Uber has withdrawn its financial guidance for 2020, telling shareholders it’s “impossible to predict with precision” just how badly the coronavirus pandemic will impact its bottom line.
The seminal ride-hailing firm also warned that its revenue for Q1 2020 will shrink by anywhere from $17 to $22 million, and by an estimated $60 to $80 million in Q2.
[Read: Uber launches a ‘Work hub’ to help drivers find alternative jobs as rides slow down]
This was due to initiatives it recently launched to ease the effects of the pandemic, including a financial assistance program for Uber drivers and delivery people.
Uber will also “write down” some of its poorly performing minority investments with a one-time “impairment charge” — an accounting move that will see the company’s Q1 losses increase by $1.9 to $2.2 billion, but only on paper.
The company holds minority stakes in ride-sharing and transportation startups Didi, Grab, Yandex, as well as restaurant index Zomato, related SEC docs show. Uber didn’t disclose which investments it would write down.
Uber loses billions annually, but traders like its cash cushion
While it sounds grim, Uber doesn’t expect the one-time charge will impact its adjusted net revenue for Q1 2020, which the company is scheduled to release on May 7.
The other thing to remember is that Uber has been in the red for years, having lost $1.8 billion in 2018 and a ball-twisting $8.5 billion in 2019, the same year it went public.
In March, CEO Dara Khosrowshahi said that bookings were down by as much as 70% in cities heavily impacted by the coronavirus, like Seattle. Anonymized spending data further suggested that number could be in excess of 94% in other states.

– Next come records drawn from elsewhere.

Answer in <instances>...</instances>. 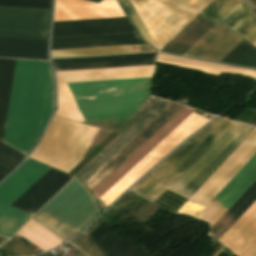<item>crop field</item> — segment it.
I'll use <instances>...</instances> for the list:
<instances>
[{
    "label": "crop field",
    "instance_id": "crop-field-1",
    "mask_svg": "<svg viewBox=\"0 0 256 256\" xmlns=\"http://www.w3.org/2000/svg\"><path fill=\"white\" fill-rule=\"evenodd\" d=\"M228 122L229 120L219 118L205 130L200 131V134L193 136L154 169L170 168L181 176L169 169H159L155 172L153 170L152 174L149 173L150 176L149 174L148 177L146 176L152 181L146 177L141 180L145 184L151 181L150 183L145 185L139 182L131 190L153 201L180 176L168 189L189 199L254 129L236 122ZM197 135L207 143L218 136L206 144Z\"/></svg>",
    "mask_w": 256,
    "mask_h": 256
},
{
    "label": "crop field",
    "instance_id": "crop-field-2",
    "mask_svg": "<svg viewBox=\"0 0 256 256\" xmlns=\"http://www.w3.org/2000/svg\"><path fill=\"white\" fill-rule=\"evenodd\" d=\"M152 78L67 83L85 121L132 118L147 99ZM67 84H57V117L84 121Z\"/></svg>",
    "mask_w": 256,
    "mask_h": 256
},
{
    "label": "crop field",
    "instance_id": "crop-field-3",
    "mask_svg": "<svg viewBox=\"0 0 256 256\" xmlns=\"http://www.w3.org/2000/svg\"><path fill=\"white\" fill-rule=\"evenodd\" d=\"M35 61L17 60L4 142L20 150ZM54 106L48 62L36 61L21 152L28 154Z\"/></svg>",
    "mask_w": 256,
    "mask_h": 256
},
{
    "label": "crop field",
    "instance_id": "crop-field-4",
    "mask_svg": "<svg viewBox=\"0 0 256 256\" xmlns=\"http://www.w3.org/2000/svg\"><path fill=\"white\" fill-rule=\"evenodd\" d=\"M48 169L27 158L16 172L0 184V202L10 206ZM71 178L70 175L50 168L11 206L33 215Z\"/></svg>",
    "mask_w": 256,
    "mask_h": 256
},
{
    "label": "crop field",
    "instance_id": "crop-field-5",
    "mask_svg": "<svg viewBox=\"0 0 256 256\" xmlns=\"http://www.w3.org/2000/svg\"><path fill=\"white\" fill-rule=\"evenodd\" d=\"M157 54L53 61L55 70L154 65ZM154 66L56 71L57 83L152 77Z\"/></svg>",
    "mask_w": 256,
    "mask_h": 256
},
{
    "label": "crop field",
    "instance_id": "crop-field-6",
    "mask_svg": "<svg viewBox=\"0 0 256 256\" xmlns=\"http://www.w3.org/2000/svg\"><path fill=\"white\" fill-rule=\"evenodd\" d=\"M242 40L230 30L215 23L183 55L220 61ZM221 61L256 67V48L243 40Z\"/></svg>",
    "mask_w": 256,
    "mask_h": 256
},
{
    "label": "crop field",
    "instance_id": "crop-field-7",
    "mask_svg": "<svg viewBox=\"0 0 256 256\" xmlns=\"http://www.w3.org/2000/svg\"><path fill=\"white\" fill-rule=\"evenodd\" d=\"M207 121L209 120L192 112L146 156H144L133 168H131L120 180H118L106 193L100 197L105 206L107 207L110 203H112L153 165H155L160 159H162L166 154H168L172 149H174Z\"/></svg>",
    "mask_w": 256,
    "mask_h": 256
},
{
    "label": "crop field",
    "instance_id": "crop-field-8",
    "mask_svg": "<svg viewBox=\"0 0 256 256\" xmlns=\"http://www.w3.org/2000/svg\"><path fill=\"white\" fill-rule=\"evenodd\" d=\"M256 152V128L177 212L195 217Z\"/></svg>",
    "mask_w": 256,
    "mask_h": 256
},
{
    "label": "crop field",
    "instance_id": "crop-field-9",
    "mask_svg": "<svg viewBox=\"0 0 256 256\" xmlns=\"http://www.w3.org/2000/svg\"><path fill=\"white\" fill-rule=\"evenodd\" d=\"M51 9L0 6V37L48 40Z\"/></svg>",
    "mask_w": 256,
    "mask_h": 256
},
{
    "label": "crop field",
    "instance_id": "crop-field-10",
    "mask_svg": "<svg viewBox=\"0 0 256 256\" xmlns=\"http://www.w3.org/2000/svg\"><path fill=\"white\" fill-rule=\"evenodd\" d=\"M251 9L242 0H214L200 15L231 28L252 44L256 40V13Z\"/></svg>",
    "mask_w": 256,
    "mask_h": 256
},
{
    "label": "crop field",
    "instance_id": "crop-field-11",
    "mask_svg": "<svg viewBox=\"0 0 256 256\" xmlns=\"http://www.w3.org/2000/svg\"><path fill=\"white\" fill-rule=\"evenodd\" d=\"M182 107L171 102L84 183L92 191Z\"/></svg>",
    "mask_w": 256,
    "mask_h": 256
},
{
    "label": "crop field",
    "instance_id": "crop-field-12",
    "mask_svg": "<svg viewBox=\"0 0 256 256\" xmlns=\"http://www.w3.org/2000/svg\"><path fill=\"white\" fill-rule=\"evenodd\" d=\"M256 179V153L216 195L211 203L229 208ZM209 203L196 218L208 221L212 227L227 208Z\"/></svg>",
    "mask_w": 256,
    "mask_h": 256
},
{
    "label": "crop field",
    "instance_id": "crop-field-13",
    "mask_svg": "<svg viewBox=\"0 0 256 256\" xmlns=\"http://www.w3.org/2000/svg\"><path fill=\"white\" fill-rule=\"evenodd\" d=\"M168 104L169 102L150 96L125 131L83 169L77 177L84 182Z\"/></svg>",
    "mask_w": 256,
    "mask_h": 256
},
{
    "label": "crop field",
    "instance_id": "crop-field-14",
    "mask_svg": "<svg viewBox=\"0 0 256 256\" xmlns=\"http://www.w3.org/2000/svg\"><path fill=\"white\" fill-rule=\"evenodd\" d=\"M96 4L79 0H56L54 21L124 16L116 0H104Z\"/></svg>",
    "mask_w": 256,
    "mask_h": 256
},
{
    "label": "crop field",
    "instance_id": "crop-field-15",
    "mask_svg": "<svg viewBox=\"0 0 256 256\" xmlns=\"http://www.w3.org/2000/svg\"><path fill=\"white\" fill-rule=\"evenodd\" d=\"M134 31L126 17L54 22L52 37Z\"/></svg>",
    "mask_w": 256,
    "mask_h": 256
},
{
    "label": "crop field",
    "instance_id": "crop-field-16",
    "mask_svg": "<svg viewBox=\"0 0 256 256\" xmlns=\"http://www.w3.org/2000/svg\"><path fill=\"white\" fill-rule=\"evenodd\" d=\"M135 32L52 38L51 50L139 44Z\"/></svg>",
    "mask_w": 256,
    "mask_h": 256
},
{
    "label": "crop field",
    "instance_id": "crop-field-17",
    "mask_svg": "<svg viewBox=\"0 0 256 256\" xmlns=\"http://www.w3.org/2000/svg\"><path fill=\"white\" fill-rule=\"evenodd\" d=\"M117 235L105 218L76 247L88 256H103L121 239Z\"/></svg>",
    "mask_w": 256,
    "mask_h": 256
},
{
    "label": "crop field",
    "instance_id": "crop-field-18",
    "mask_svg": "<svg viewBox=\"0 0 256 256\" xmlns=\"http://www.w3.org/2000/svg\"><path fill=\"white\" fill-rule=\"evenodd\" d=\"M48 41L0 38V56L48 59Z\"/></svg>",
    "mask_w": 256,
    "mask_h": 256
},
{
    "label": "crop field",
    "instance_id": "crop-field-19",
    "mask_svg": "<svg viewBox=\"0 0 256 256\" xmlns=\"http://www.w3.org/2000/svg\"><path fill=\"white\" fill-rule=\"evenodd\" d=\"M157 61L173 64L177 66L187 67L191 69H196V70H200V71H204V72L212 73L216 75H219L220 72H225V73L239 74V75H245V76L256 78V70L208 63L203 61H197V60H191V59H185V58H179V57H173V56H167V55H161V54L158 55Z\"/></svg>",
    "mask_w": 256,
    "mask_h": 256
},
{
    "label": "crop field",
    "instance_id": "crop-field-20",
    "mask_svg": "<svg viewBox=\"0 0 256 256\" xmlns=\"http://www.w3.org/2000/svg\"><path fill=\"white\" fill-rule=\"evenodd\" d=\"M16 60L0 59V139L3 140Z\"/></svg>",
    "mask_w": 256,
    "mask_h": 256
},
{
    "label": "crop field",
    "instance_id": "crop-field-21",
    "mask_svg": "<svg viewBox=\"0 0 256 256\" xmlns=\"http://www.w3.org/2000/svg\"><path fill=\"white\" fill-rule=\"evenodd\" d=\"M17 234L44 251L56 248L64 241L32 219Z\"/></svg>",
    "mask_w": 256,
    "mask_h": 256
},
{
    "label": "crop field",
    "instance_id": "crop-field-22",
    "mask_svg": "<svg viewBox=\"0 0 256 256\" xmlns=\"http://www.w3.org/2000/svg\"><path fill=\"white\" fill-rule=\"evenodd\" d=\"M30 217L0 203V234L10 238Z\"/></svg>",
    "mask_w": 256,
    "mask_h": 256
},
{
    "label": "crop field",
    "instance_id": "crop-field-23",
    "mask_svg": "<svg viewBox=\"0 0 256 256\" xmlns=\"http://www.w3.org/2000/svg\"><path fill=\"white\" fill-rule=\"evenodd\" d=\"M255 200L256 181L236 201V203L220 218L218 222L229 229Z\"/></svg>",
    "mask_w": 256,
    "mask_h": 256
},
{
    "label": "crop field",
    "instance_id": "crop-field-24",
    "mask_svg": "<svg viewBox=\"0 0 256 256\" xmlns=\"http://www.w3.org/2000/svg\"><path fill=\"white\" fill-rule=\"evenodd\" d=\"M131 53L130 45L51 51L52 58Z\"/></svg>",
    "mask_w": 256,
    "mask_h": 256
},
{
    "label": "crop field",
    "instance_id": "crop-field-25",
    "mask_svg": "<svg viewBox=\"0 0 256 256\" xmlns=\"http://www.w3.org/2000/svg\"><path fill=\"white\" fill-rule=\"evenodd\" d=\"M119 4L121 5L122 9L124 10L126 16L128 17L129 21L139 34L142 40L148 43L157 51L159 50L155 42L153 41L152 37L150 36L149 32L147 31L146 27L142 23L141 19L139 18L138 14L134 10L133 6L131 5L129 0H118Z\"/></svg>",
    "mask_w": 256,
    "mask_h": 256
},
{
    "label": "crop field",
    "instance_id": "crop-field-26",
    "mask_svg": "<svg viewBox=\"0 0 256 256\" xmlns=\"http://www.w3.org/2000/svg\"><path fill=\"white\" fill-rule=\"evenodd\" d=\"M104 256H152L141 245L135 244L130 238H122Z\"/></svg>",
    "mask_w": 256,
    "mask_h": 256
},
{
    "label": "crop field",
    "instance_id": "crop-field-27",
    "mask_svg": "<svg viewBox=\"0 0 256 256\" xmlns=\"http://www.w3.org/2000/svg\"><path fill=\"white\" fill-rule=\"evenodd\" d=\"M24 157L0 142V173L6 176Z\"/></svg>",
    "mask_w": 256,
    "mask_h": 256
},
{
    "label": "crop field",
    "instance_id": "crop-field-28",
    "mask_svg": "<svg viewBox=\"0 0 256 256\" xmlns=\"http://www.w3.org/2000/svg\"><path fill=\"white\" fill-rule=\"evenodd\" d=\"M0 5L51 8L52 0H0Z\"/></svg>",
    "mask_w": 256,
    "mask_h": 256
},
{
    "label": "crop field",
    "instance_id": "crop-field-29",
    "mask_svg": "<svg viewBox=\"0 0 256 256\" xmlns=\"http://www.w3.org/2000/svg\"><path fill=\"white\" fill-rule=\"evenodd\" d=\"M256 9V0H247Z\"/></svg>",
    "mask_w": 256,
    "mask_h": 256
},
{
    "label": "crop field",
    "instance_id": "crop-field-30",
    "mask_svg": "<svg viewBox=\"0 0 256 256\" xmlns=\"http://www.w3.org/2000/svg\"><path fill=\"white\" fill-rule=\"evenodd\" d=\"M225 247L223 246L214 256H218Z\"/></svg>",
    "mask_w": 256,
    "mask_h": 256
},
{
    "label": "crop field",
    "instance_id": "crop-field-31",
    "mask_svg": "<svg viewBox=\"0 0 256 256\" xmlns=\"http://www.w3.org/2000/svg\"><path fill=\"white\" fill-rule=\"evenodd\" d=\"M4 177H5V176H3V175L0 174V181H1Z\"/></svg>",
    "mask_w": 256,
    "mask_h": 256
},
{
    "label": "crop field",
    "instance_id": "crop-field-32",
    "mask_svg": "<svg viewBox=\"0 0 256 256\" xmlns=\"http://www.w3.org/2000/svg\"><path fill=\"white\" fill-rule=\"evenodd\" d=\"M78 256H85V255L80 252V253L78 254Z\"/></svg>",
    "mask_w": 256,
    "mask_h": 256
},
{
    "label": "crop field",
    "instance_id": "crop-field-33",
    "mask_svg": "<svg viewBox=\"0 0 256 256\" xmlns=\"http://www.w3.org/2000/svg\"><path fill=\"white\" fill-rule=\"evenodd\" d=\"M90 1H95V2H99L100 0H90Z\"/></svg>",
    "mask_w": 256,
    "mask_h": 256
},
{
    "label": "crop field",
    "instance_id": "crop-field-34",
    "mask_svg": "<svg viewBox=\"0 0 256 256\" xmlns=\"http://www.w3.org/2000/svg\"><path fill=\"white\" fill-rule=\"evenodd\" d=\"M252 45H254L256 47V41Z\"/></svg>",
    "mask_w": 256,
    "mask_h": 256
}]
</instances>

Still, Uber doesn’t appear worried. Last month, Khosrowshahi boasted his company should, at its ultimate worst, sit on least $4 billion in cash by the end of 2020. Uber’s share price pumped more than 36% after that announcement.
With this in mind, traders actually responded positively to Uber’s withdrawal of its annual financial guidance, with $UBER up more than 7% during Friday’s pre-market trade — a sign that markets expected worse.